> [WHAT THE TASK REQUIRES] In the stretch from the line that contains "Page size: 1654x931." through the end of the records, update "Page size" to "Canvas size" and leave everything else unchanged.

[Records from a dataset]
··········

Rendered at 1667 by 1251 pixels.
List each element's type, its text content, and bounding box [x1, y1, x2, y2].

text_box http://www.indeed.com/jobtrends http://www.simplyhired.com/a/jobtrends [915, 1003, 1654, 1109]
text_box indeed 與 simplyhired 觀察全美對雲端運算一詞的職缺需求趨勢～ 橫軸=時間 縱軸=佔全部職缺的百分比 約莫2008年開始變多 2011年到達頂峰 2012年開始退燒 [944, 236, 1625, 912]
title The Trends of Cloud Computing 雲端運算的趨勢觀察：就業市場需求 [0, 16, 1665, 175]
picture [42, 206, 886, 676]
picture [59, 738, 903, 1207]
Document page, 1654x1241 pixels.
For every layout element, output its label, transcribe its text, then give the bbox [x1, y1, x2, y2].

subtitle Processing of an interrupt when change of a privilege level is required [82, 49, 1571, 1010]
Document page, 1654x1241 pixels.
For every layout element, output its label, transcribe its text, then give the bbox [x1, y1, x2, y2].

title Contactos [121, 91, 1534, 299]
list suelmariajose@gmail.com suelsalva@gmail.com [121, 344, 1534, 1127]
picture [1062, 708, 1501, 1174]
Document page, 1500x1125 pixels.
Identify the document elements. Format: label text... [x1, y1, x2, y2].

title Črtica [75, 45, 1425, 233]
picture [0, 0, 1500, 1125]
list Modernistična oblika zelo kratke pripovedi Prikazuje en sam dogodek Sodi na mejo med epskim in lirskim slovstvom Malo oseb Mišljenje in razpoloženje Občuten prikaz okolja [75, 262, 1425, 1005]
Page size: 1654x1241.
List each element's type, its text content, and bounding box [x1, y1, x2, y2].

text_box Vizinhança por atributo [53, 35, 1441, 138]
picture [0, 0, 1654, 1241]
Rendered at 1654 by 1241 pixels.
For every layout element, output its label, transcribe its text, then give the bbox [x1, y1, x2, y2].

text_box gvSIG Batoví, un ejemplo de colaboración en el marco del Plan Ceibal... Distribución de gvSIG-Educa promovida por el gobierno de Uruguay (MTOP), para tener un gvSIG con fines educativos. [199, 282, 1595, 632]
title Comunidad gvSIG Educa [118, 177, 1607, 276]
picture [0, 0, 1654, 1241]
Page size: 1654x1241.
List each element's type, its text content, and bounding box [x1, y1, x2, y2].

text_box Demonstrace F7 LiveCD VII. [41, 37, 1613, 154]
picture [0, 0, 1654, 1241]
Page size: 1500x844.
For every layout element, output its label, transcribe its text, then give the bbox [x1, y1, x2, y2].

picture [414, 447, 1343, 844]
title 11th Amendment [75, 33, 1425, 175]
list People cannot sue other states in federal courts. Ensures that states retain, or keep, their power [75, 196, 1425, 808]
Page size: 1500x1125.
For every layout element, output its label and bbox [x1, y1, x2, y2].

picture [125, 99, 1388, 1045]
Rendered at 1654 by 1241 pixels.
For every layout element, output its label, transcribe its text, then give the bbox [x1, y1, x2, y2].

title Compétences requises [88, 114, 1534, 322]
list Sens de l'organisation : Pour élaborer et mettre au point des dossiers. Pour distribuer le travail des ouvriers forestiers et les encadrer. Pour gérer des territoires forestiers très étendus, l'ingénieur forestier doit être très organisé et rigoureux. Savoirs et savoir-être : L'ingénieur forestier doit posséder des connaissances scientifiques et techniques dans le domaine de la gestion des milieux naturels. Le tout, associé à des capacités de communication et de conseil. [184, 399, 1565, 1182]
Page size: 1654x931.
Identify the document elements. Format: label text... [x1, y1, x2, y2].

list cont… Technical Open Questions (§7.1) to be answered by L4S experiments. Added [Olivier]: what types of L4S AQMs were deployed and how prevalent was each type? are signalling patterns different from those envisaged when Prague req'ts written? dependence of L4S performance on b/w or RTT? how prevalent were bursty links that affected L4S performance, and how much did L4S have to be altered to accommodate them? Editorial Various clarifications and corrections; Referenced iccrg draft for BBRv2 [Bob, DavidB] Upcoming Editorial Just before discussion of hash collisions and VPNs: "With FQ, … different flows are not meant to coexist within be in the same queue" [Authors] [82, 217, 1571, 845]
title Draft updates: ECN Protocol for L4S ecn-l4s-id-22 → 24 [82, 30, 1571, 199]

··········

> [TASK OUTPUT]
Canvas size: 1654x931.
Identify the document elements. Format: label text... [x1, y1, x2, y2].

list cont… Technical Open Questions (§7.1) to be answered by L4S experiments. Added [Olivier]: what types of L4S AQMs were deployed and how prevalent was each type? are signalling patterns different from those envisaged when Prague req'ts written? dependence of L4S performance on b/w or RTT? how prevalent were bursty links that affected L4S performance, and how much did L4S have to be altered to accommodate them? Editorial Various clarifications and corrections; Referenced iccrg draft for BBRv2 [Bob, DavidB] Upcoming Editorial Just before discussion of hash collisions and VPNs: "With FQ, … different flows are not meant to coexist within be in the same queue" [Authors] [82, 217, 1571, 845]
title Draft updates: ECN Protocol for L4S ecn-l4s-id-22 → 24 [82, 30, 1571, 199]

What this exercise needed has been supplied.